STUDY TEXT Start Marker

While the actual population of very recent immigrants has declined since the border closed in March 2020, the employment rate among this group has been on an upward tick for the duration of the pandemic. This doesn’t mean that very recent immigrants are being hired more frequently than they were pre-pandemic; rather, their numbers are falling faster than their rate of employment.
In July, the employment rate for very recent immigrants increased 1 percentage point from June, reaching 69.1 per cent. Among immigrants who have been in Canada for more than five years, employment fell a fraction of a point for the same period, and was recorded at 58.1 per cent in July.
The arrival of the pandemic significantly stymied a trend of employment growth among very recent immigrants over the past several years. Those participating in the labour force ballooned from more than 612,000 in 2016 to 751,000 in 2019. With the travel restrictions and other coronavirus-related measures of 2020, that upward trajectory stalled.

STUDY TEXT End Marker
DATA TO EXAMINE Start Marker

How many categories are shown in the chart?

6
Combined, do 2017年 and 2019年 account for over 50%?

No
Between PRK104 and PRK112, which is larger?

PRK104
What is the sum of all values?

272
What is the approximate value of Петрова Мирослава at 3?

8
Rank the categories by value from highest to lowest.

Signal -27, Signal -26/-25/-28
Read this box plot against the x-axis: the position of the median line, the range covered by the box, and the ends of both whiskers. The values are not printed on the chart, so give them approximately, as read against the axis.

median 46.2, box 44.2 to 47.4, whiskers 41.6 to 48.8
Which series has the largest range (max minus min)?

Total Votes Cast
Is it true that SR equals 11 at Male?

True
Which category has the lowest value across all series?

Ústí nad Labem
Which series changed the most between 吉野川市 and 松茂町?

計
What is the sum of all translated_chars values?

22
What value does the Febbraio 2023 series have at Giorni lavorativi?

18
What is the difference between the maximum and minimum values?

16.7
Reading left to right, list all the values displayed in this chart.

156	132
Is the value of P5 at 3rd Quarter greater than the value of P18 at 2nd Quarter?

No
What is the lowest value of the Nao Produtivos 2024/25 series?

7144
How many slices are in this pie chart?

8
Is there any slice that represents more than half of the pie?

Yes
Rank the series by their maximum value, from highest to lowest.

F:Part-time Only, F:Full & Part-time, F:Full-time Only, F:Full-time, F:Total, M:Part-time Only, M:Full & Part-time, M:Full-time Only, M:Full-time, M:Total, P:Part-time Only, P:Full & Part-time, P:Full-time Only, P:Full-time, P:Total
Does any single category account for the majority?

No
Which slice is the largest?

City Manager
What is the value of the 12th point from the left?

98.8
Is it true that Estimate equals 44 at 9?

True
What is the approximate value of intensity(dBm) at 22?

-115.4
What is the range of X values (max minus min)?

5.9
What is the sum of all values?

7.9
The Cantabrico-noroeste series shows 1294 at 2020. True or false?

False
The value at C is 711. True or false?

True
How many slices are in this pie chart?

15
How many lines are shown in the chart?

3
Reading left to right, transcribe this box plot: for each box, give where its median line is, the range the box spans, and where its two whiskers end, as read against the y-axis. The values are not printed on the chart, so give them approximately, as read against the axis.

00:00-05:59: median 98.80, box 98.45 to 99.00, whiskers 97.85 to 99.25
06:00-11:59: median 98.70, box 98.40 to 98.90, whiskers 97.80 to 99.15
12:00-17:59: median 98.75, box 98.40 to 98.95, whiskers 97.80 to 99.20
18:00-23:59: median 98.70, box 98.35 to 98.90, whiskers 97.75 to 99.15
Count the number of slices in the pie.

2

DATA TO EXAMINE End Marker

(WHAT YOU ARE ASKED TO DO) Carry the text on recent immigrant employment in Canada forward, starting after its last sentence. You can set the lines above aside.

(RESULT OF THE EXERCISE)
Fortunately, labour force participation has bounced back to 2019 levels, with very recent immigrants accounting for nearly 4 per cent of the total labour force from January to July 2021. This group, specifically, is important to consider because immigration potentially addresses a shrinking Canadian workforce, resulting from an aging population and low birthrate.
In June, as travel restrictions began easing globally, the border reopened to approved permanent residents. In the same month, Canada welcomed 35,700 new permanent residents, more than any month during the pandemic.
While it is not yet known how many new immigrants entered Canada in July, Statistics Canada says the Labour Force Survey will monitor growth in this area as travel restrictions continue to ease.